Altogether, German federal police officers have found more than 1,000 objects in the past week during raids on private apartments. A further 400 forgeries of paintings by Malevich, Wassily Kandinsky and Alexej von Jawlensky are thought to have been sold already - mainly to private collectors abroad.

According to estimates, two of the suspected forgers made two millions euros ($2.7 million) between 2011 and 2013 alone.

Art forger Wolfgang Beltracchi Photo: Henning Kaiser dpa/lnw

Beltracchi was sentenced to six years in jail for his prowess

More art enthusiasts, more forgeries

Forgery scandals reoccur regularly. One of the biggest recent cases in Germany was that of Wolfgang Beltracchi, who, with his accomplices, is thought to have earned at least 16 million euros from the trade in forged classic modern paintings.

One of his forgeries, of the "Red Picture with Horses" by Rhineland expressionist Heinrich Campendonk, was sold at auction for close to 2.9 million euros. A forged Max Ernst painting by Beltracchi even fooled the art historian Werner Spies, considered an Ernst specialist.
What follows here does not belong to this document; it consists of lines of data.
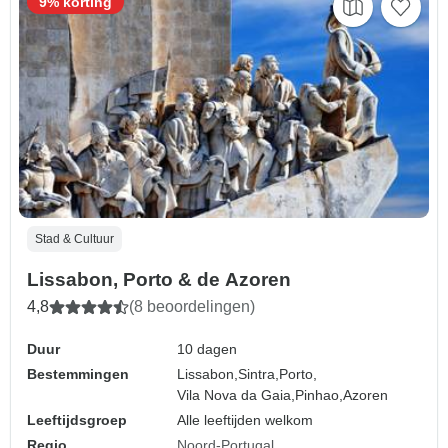
9% korting
Stad & Cultuur
Lissabon, Porto & de Azoren
4,8
(8 beoordelingen)
Duur
10 dagen
Bestemmingen
Lissabon,
Sintra,
Porto,
Vila Nova da Gaia,
Pinhao,
Azoren
Leeftijdsgroep
Alle leeftijden welkom
Regio
Noord-Portugal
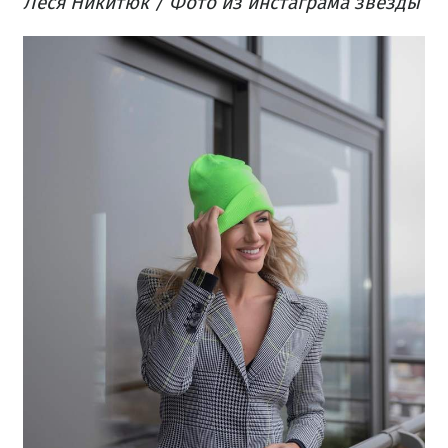
Леся Никитюк / Фото из инстаграма звезды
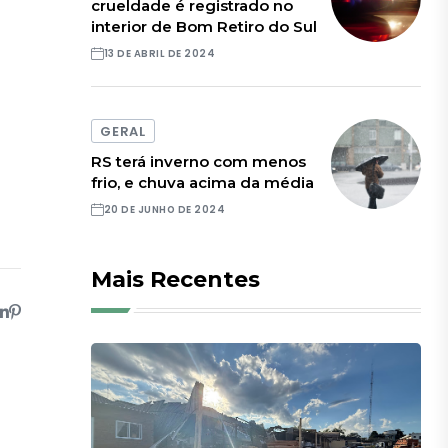
crueldade é registrado no
interior de Bom Retiro do Sul
13 DE ABRIL DE 2024
GERAL
RS terá inverno com menos
frio, e chuva acima da média
20 DE JUNHO DE 2024
Mais Recentes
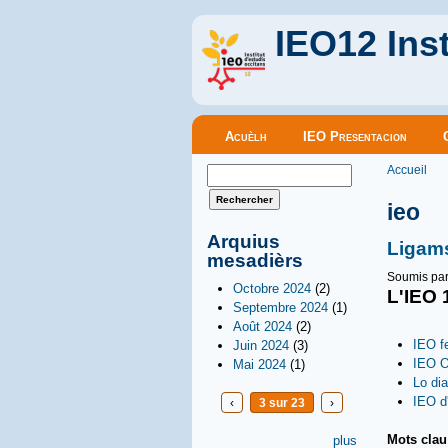
IEO12 Inst
Menu principal
Acuèlh
IEO Presentacion
Vous êt
Formulaire de recherche
Accueil
Rechercher
ieo
Arquius
Ligam
mesadièrs
Soumis pa
Octobre 2024
(2)
L'IEO 
Septembre 2024
(1)
Août 2024
(2)
IEO f
Juin 2024
(3)
IEO O
Mai 2024
(1)
Lo di
IEO d
‹
3 sur 23
›
Mots cla
plus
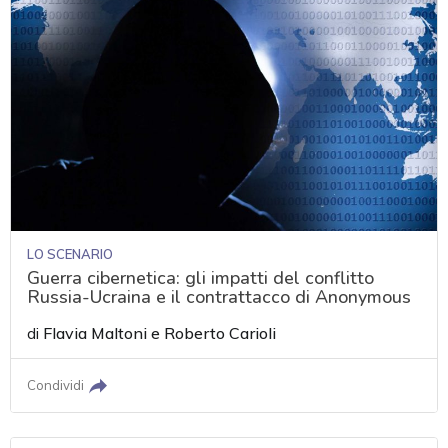
LO SCENARIO
Guerra cibernetica: gli impatti del conflitto
Russia-Ucraina e il contrattacco di Anonymous
di
Flavia Maltoni
e
Roberto Carioli
Condividi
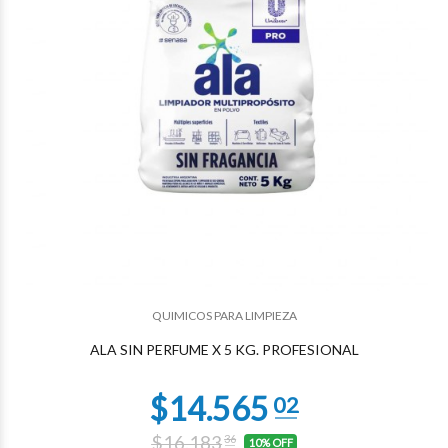
QUIMICOS PARA LIMPIEZA
ALA SIN PERFUME X 5 KG. PROFESIONAL
$16.183
36
10% OFF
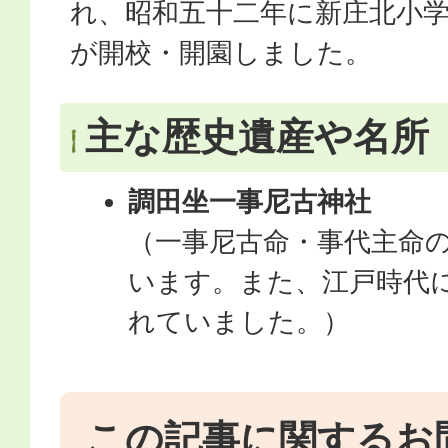
れ、昭和五十二年に新庄北小
が開校・開園しました。
主な歴史遺産や名所
調田坐一事尼古神社
（一事尼古命・事代主命
います。また、江戸時代
れていました。）
この記事に関するお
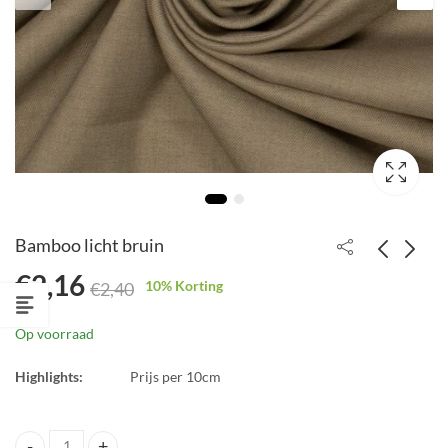
Bamboo licht bruin
€
2,16
10
% Korting
€
2,40
Bamboo ecru
Bamboo bruin
€
2,16
€
2,16
Op voorraad
€
2,40
€
2,40
Highlights:
Prijs per 10cm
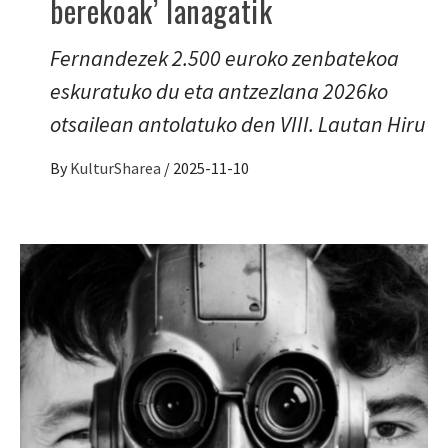
berekoak’ lanagatik
Fernandezek 2.500 euroko zenbatekoa
eskuratuko du eta antzezlana 2026ko
otsailean antolatuko den VIII. Lautan Hiru
By
KulturSharea
/
2025-11-10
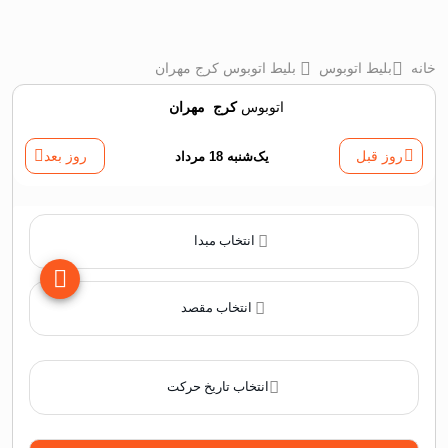
خانه
بلیط اتوبوس
بلیط اتوبوس کرج مهران
اتوبوس
کرج
‌
مهران
روز قبل
یک‌شنبه 18 مرداد
روز بعد
انتخاب مبدا
انتخاب مقصد
انتخاب تاریخ حرکت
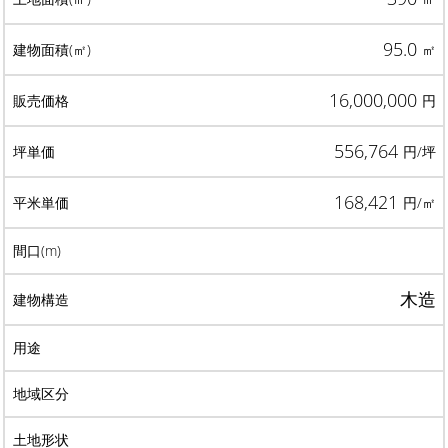
95.0
㎡
16,000,000
円
556,764
円/坪
168,421
円/㎡
木造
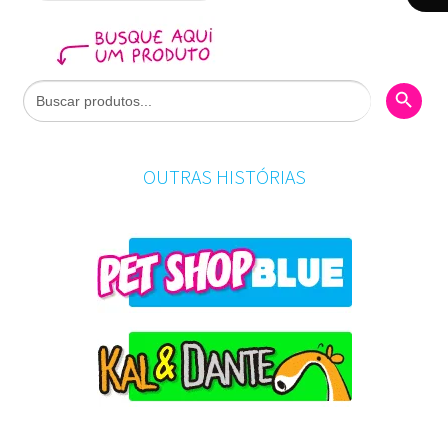
Search Butto
Search
for:
OUTRAS HISTÓRIAS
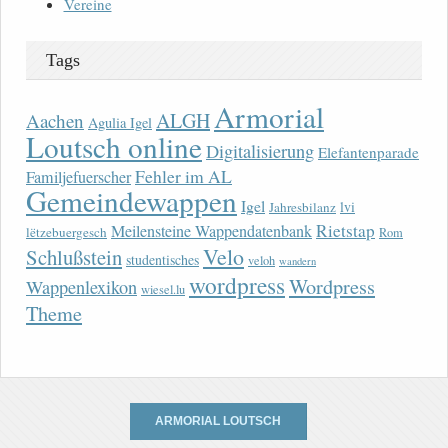
Vereine
Tags
Armorial
ALGH
Aachen
Agulia Igel
Loutsch online
Digitalisierung
Elefantenparade
Fehler im AL
Familjefuerscher
Gemeindewappen
Igel
lvi
Jahresbilanz
Rietstap
Meilensteine Wappendatenbank
lëtzebuergesch
Rom
Velo
Schlußstein
studentisches
veloh
wandern
wordpress
Wordpress
Wappenlexikon
wiesel.lu
Theme
ARMORIAL LOUTSCH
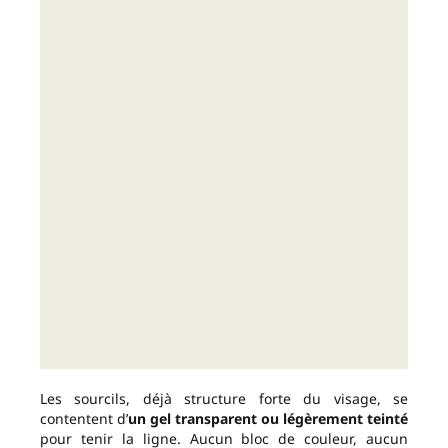
Les sourcils, déjà structure forte du visage, se
contentent d’
un gel transparent ou légèrement teinté
pour tenir la ligne. Aucun bloc de couleur, aucun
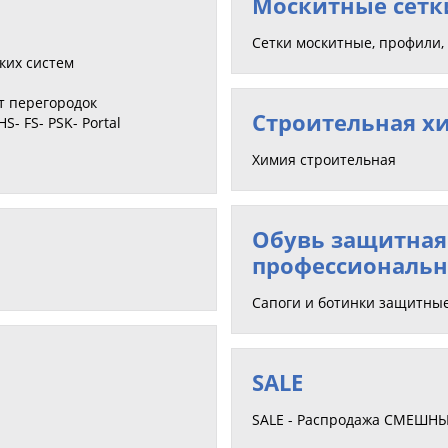
Москитные сетк
Сетки москитные, профили
ких систем
т перегородок
Строительная х
- FS- PSK- Portal
Химия строительная
Обувь защитная
профессиональн
Сапоги и ботинки защитны
SALE
SALE - Распродажа СМЕШНЫЕ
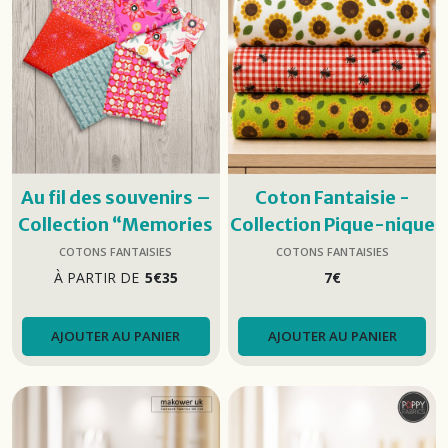
Au fil des souvenirs –
Coton Fantaisie -
Collection “Memories
Collection Pique-nique
Unfold” (Makower)
d’été
COTONS FANTAISIES
COTONS FANTAISIES
À PARTIR DE
5
€
35
7
€
AJOUTER AU PANIER
AJOUTER AU PANIER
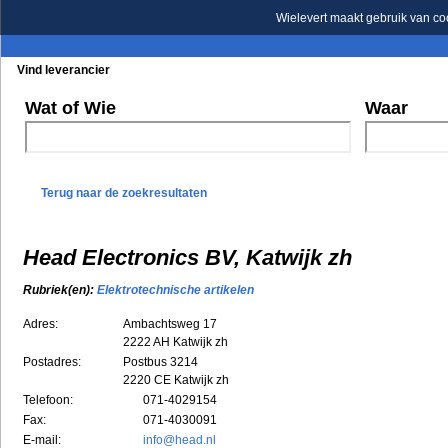
Wielevert maakt gebruik van co
Vind leverancier
Blader in de rubrieken
Blader in de merken
Wat of Wie
Waar
Terug naar de zoekresultaten
Head Electronics BV, Katwijk zh
Rubriek(en):
Elektrotechnische artikelen
Adres:
Ambachtsweg 17
2222 AH
Katwijk zh
Postadres:
Postbus 3214
2220 CE Katwijk zh
Telefoon:
071-4029154
Fax:
071-4030091
E-mail:
info@head.nl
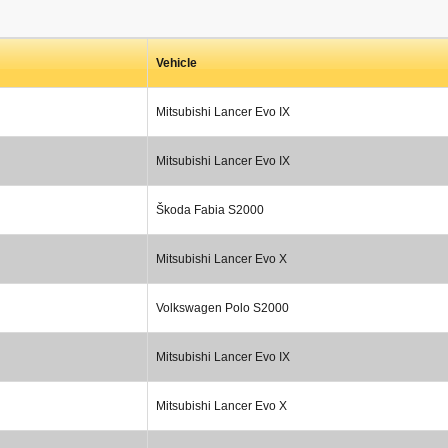
Vehicle
Mitsubishi Lancer Evo IX
Mitsubishi Lancer Evo IX
Škoda Fabia S2000
Mitsubishi Lancer Evo X
Volkswagen Polo S2000
Mitsubishi Lancer Evo IX
Mitsubishi Lancer Evo X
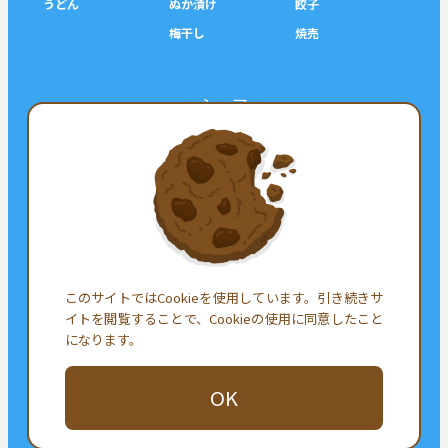
うどん
ぬか漬け
餃子
梅干し
焼売
シェア
ツイート
シェア
フォロー
このサイトではCookieを使用しています。引き続きサ
イトを閲覧することで、Cookieの使用に同意したこと
になります。
お問い合わせ
OK
プライバシーポリシー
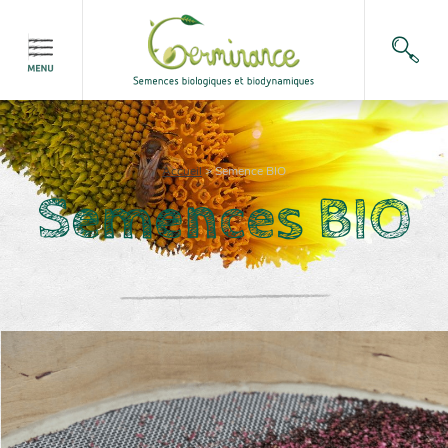
Accueil
>
Semence BIO
Semences BIO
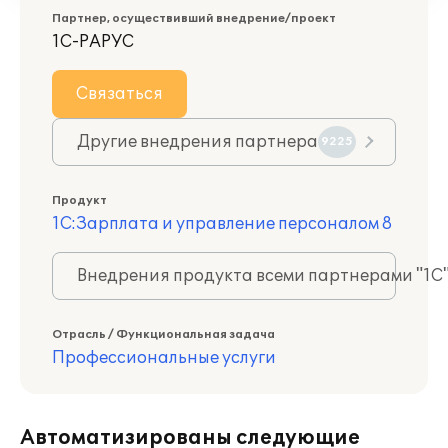
Партнер, осуществивший внедрение/проект
1С-РАРУС
Связаться
Другие внедрения партнера
9225
Продукт
1С:Зарплата и управление персоналом 8
Внедрения продукта всеми партнерами "1С
Отрасль / Функциональная задача
Профессиональные услуги
Автоматизированы следующие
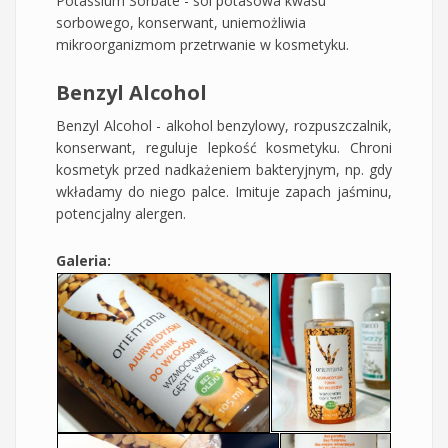
Potassium Sorbate - sól potasowa kwasu
sorbowego, konserwant, uniemożliwia
mikroorganizmom przetrwanie w kosmetyku.
Benzyl Alcohol
Benzyl Alcohol - alkohol benzylowy, rozpuszczalnik,
konserwant, reguluje lepkość kosmetyku. Chroni
kosmetyk przed nadkażeniem bakteryjnym, np. gdy
wkładamy do niego palce. Imituje zapach jaśminu,
potencjalny alergen.
Galeria:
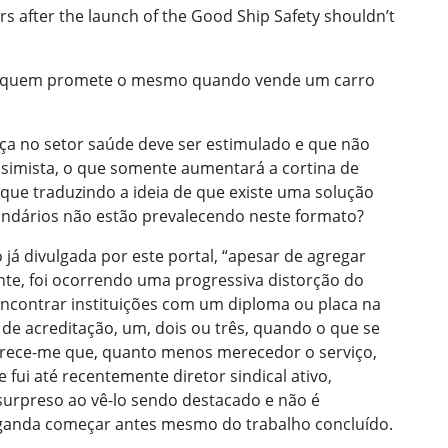
ars after the launch of the Good Ship Safety shouldn’t
 quem promete o mesmo quando vende um carro
a no setor saúde deve ser estimulado e que não
simista, o que somente aumentará a cortina de
que traduzindo a ideia de que existe uma solução
undários não estão prevalecendo neste formato?
já divulgada por este portal, “apesar de agregar
nte, foi ocorrendo uma progressiva distorção do
encontrar instituições com um diploma ou placa na
de acreditação, um, dois ou três, quando o que se
arece-me que, quanto menos merecedor o serviço,
fui até recentemente diretor sindical ativo,
urpreso ao vê-lo sendo destacado e não é
aganda começar antes mesmo do trabalho concluído.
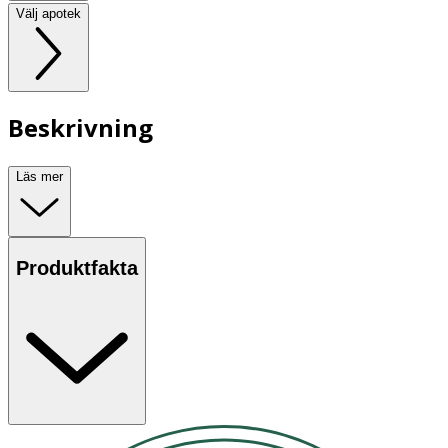
Välj apotek
Beskrivning
Läs mer
Produktfakta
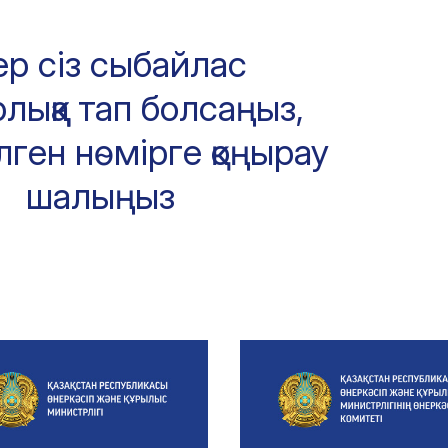
ер сіз сыбайлас
лыққа тап болсаңыз,
лген нөмірге қоңырау
шалыңыз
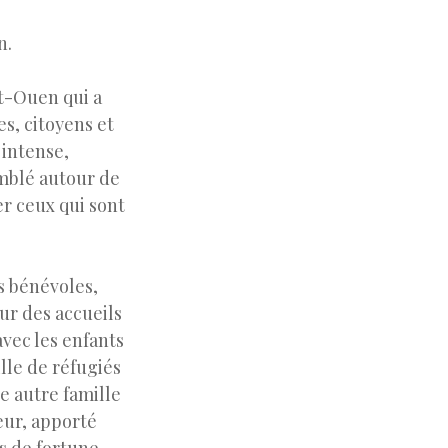
n.
t-Ouen qui a
s, citoyens et
 intense,
emblé autour de
r ceux qui sont
es bénévoles,
ur des accueils
vec les enfants
lle de réfugiés
e autre famille
eur, apporté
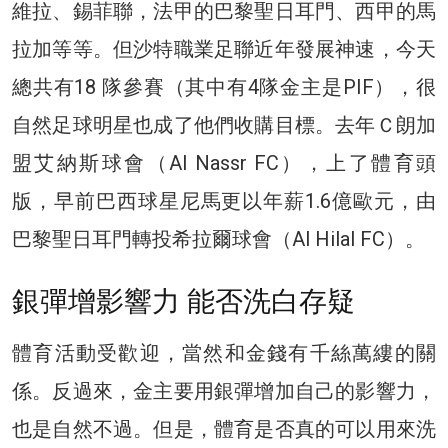
維拉、錫菲聯，法甲的巴黎聖日耳門、西甲的馬
拉加等等。但沙特職業足聯近年發展神速，今天
總共有18 隊參賽（其中有4隊金主是PIF），很
自然足球明星也成了他們收購目標。去年Ｃ朗加
盟艾納斯球會（Al Nassr FC），上了體育頭
版，早前巴西球星尼馬更以年薪1.6億歐元，由
巴黎聖日耳門轉投希拉爾球會（Al Hilal FC）。
銀彈增影響力 能否洗白存疑
體育活動受歡迎，當然和金錢有千絲萬縷的關
係。反過來，金主要用銀彈增加自己的影響力，
也是自然不過。但是，體育是否真的可以用來洗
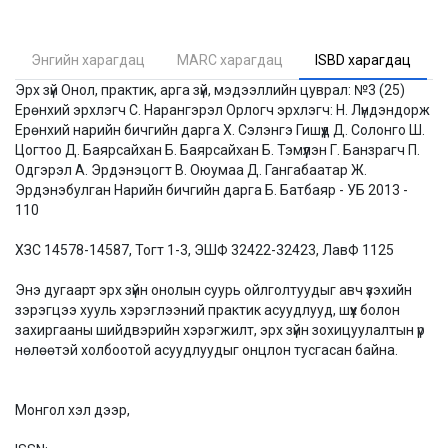
Энгийн харагдац
MARC харагдац
ISBD харагдац
Эрх зүй Онол, практик, арга зүй, мэдээллийн цуврал: №3 (25)
Ерөнхий эрхлэгч С. Нарангэрэл Орлогч эрхлэгч: Н. Лүндэндорж
Ерөнхий нарийн бичгийн дарга Х. Сэлэнгэ Гишүүд Д. Солонго Ш.
Цогтоо Д. Баярсайхан Б. Баярсайхан Б. Тэмүүлэн Г. Банзрагч П.
Одгэрэл А. Эрдэнэцогт В. Оюумаа Д. Гангабаатар Ж.
Эрдэнэбулган Нарийн бичгийн дарга Б. Батбаяр - УБ 2013 -
110
ХЗС 14578-14587, Тогт 1-3, ЭШФ 32422-32423, ЛавФ 1125
Энэ дугаарт эрх зүйн онолын суурь ойлголтуудыг авч үзэхийн
зэрэгцээ хууль хэрэглээний практик асуудлууд, шүүх болон
захиргааны шийдвэрийн хэрэгжилт, эрх зүйн зохицуулалтын үр
нөлөөтэй холбоотой асуудлуудыг онцлон тусгасан байна.
Монгол хэл дээр,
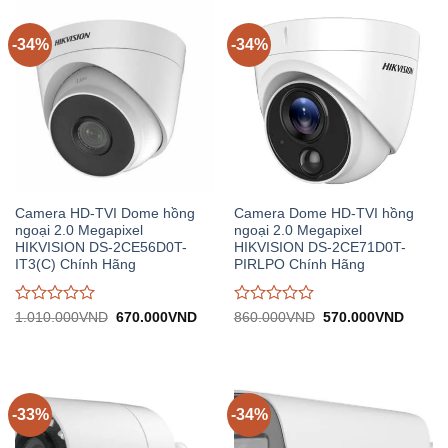
trên
trên
5
5
-34%
-34%
Camera HD-TVI Dome hồng
Camera Dome HD-TVI hồng
ngoại 2.0 Megapixel
ngoại 2.0 Megapixel
HIKVISION DS-2CE56D0T-
HIKVISION DS-2CE71D0T-
IT3(C) Chính Hãng
PIRLPO Chính Hãng
Được
Được
Giá
Giá
Giá
Giá
1.010.000
VND
670.000
VND
860.000
VND
570.000
VND
gốc:
hiện
gốc:
hiện
đánh
đánh
1.010.000VND.
tại:
860.000VND.
tại:
giá
giá
670.000VND.
570.0
0
0
trên
trên
5
5
-33%
-34%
After a highly public trial in Cologne in 2011, Beltracchi was eventually sentenced to six years in prison.

Art historian Susanna Partsch argues that the market for forged paintings has grown in proportion to the general interest in art. As author of the book "Tatort Kunst" ("Crime Scene: Art"), Partsch has been studying the history of forged artworks for several years.

"It started in the baroque era, though the market was still very small then," she told DW. "It only became big in the 19th century, when museums were founded - including in the US - and the Americans, who did not have such a long history as the Europeans, began buying art in Europe." Italy developed a particularly big market for art forgeries.

Susanna Partsch, art historian
Photo: Jennifer Fraczek.

Partsch says art forgery in enjoying a boom

Economic crisis, forgery boom

And the interest in art continues to grow. Art fairs like Documenta or the Biennale are enjoying a boom.

Katia Baudin, deputy director of Cologne's Museum Ludwig, thinks that the recent global financial crisis may well have increased interest in art as an investment. For many, it might seem safer to invest in a painting than in property or stocks.

Forgers supply the market with whatever it demands - provided, of course, it can be forged. "There are artists who simply can't be forged," said Partsch. "Like Paul Klee. Because Klee kept exact records of his works from the beginning."

On the other hand, the Russian avant-garde movement is a forger's favorite, because it is far from unlikely that works by these artists disappeared during the Russian Revolution or the Stalin era, only to be re-discovered much later.

"Some of these artists were persecuted in Stalin's times, after all," Baudin said. That means that some of their works disappeared - in the best case, into the cellars of museums, in the worst case, they simply disappeared completely.

A 30-euro Mona Lisa? No problem

Katia Baudin of Museum Ludwig, Cologne
Jennifer Fraczek

Baudin believes the financial crisis may have played a part in the world's art boom

Even if many European cases were successfully uncovered, there are plenty of art forgeries across the world.

"In China there is a whole village that produces official copies to order," Partsch said. "A Mona Lisa for 30 euros? No problem. It's well-known that dealers and fences go there, make orders, and then sell the pictures as originals in Europe or America."

Without a scientific test, it is often difficult to identify forgeries. According to Partsch, the few restoration and testing workshops that there are, like the Doerner Institute in Munich, "are hopelessly overbooked, so it takes a long time for an artwork to be tested."

Baudin also underlines the importance of such scientific checks. Cases like that of Beltracchi, she pointed out, have shown that the expertise of art historians who only look at the surface is no longer enough.

Ultraviolet radiation can reveal whether a work has been restored, while infrared rays expose the artist's original drawings under the paint. As recent developments have shown, such tests might be expensive and time-consuming, but they're necessary.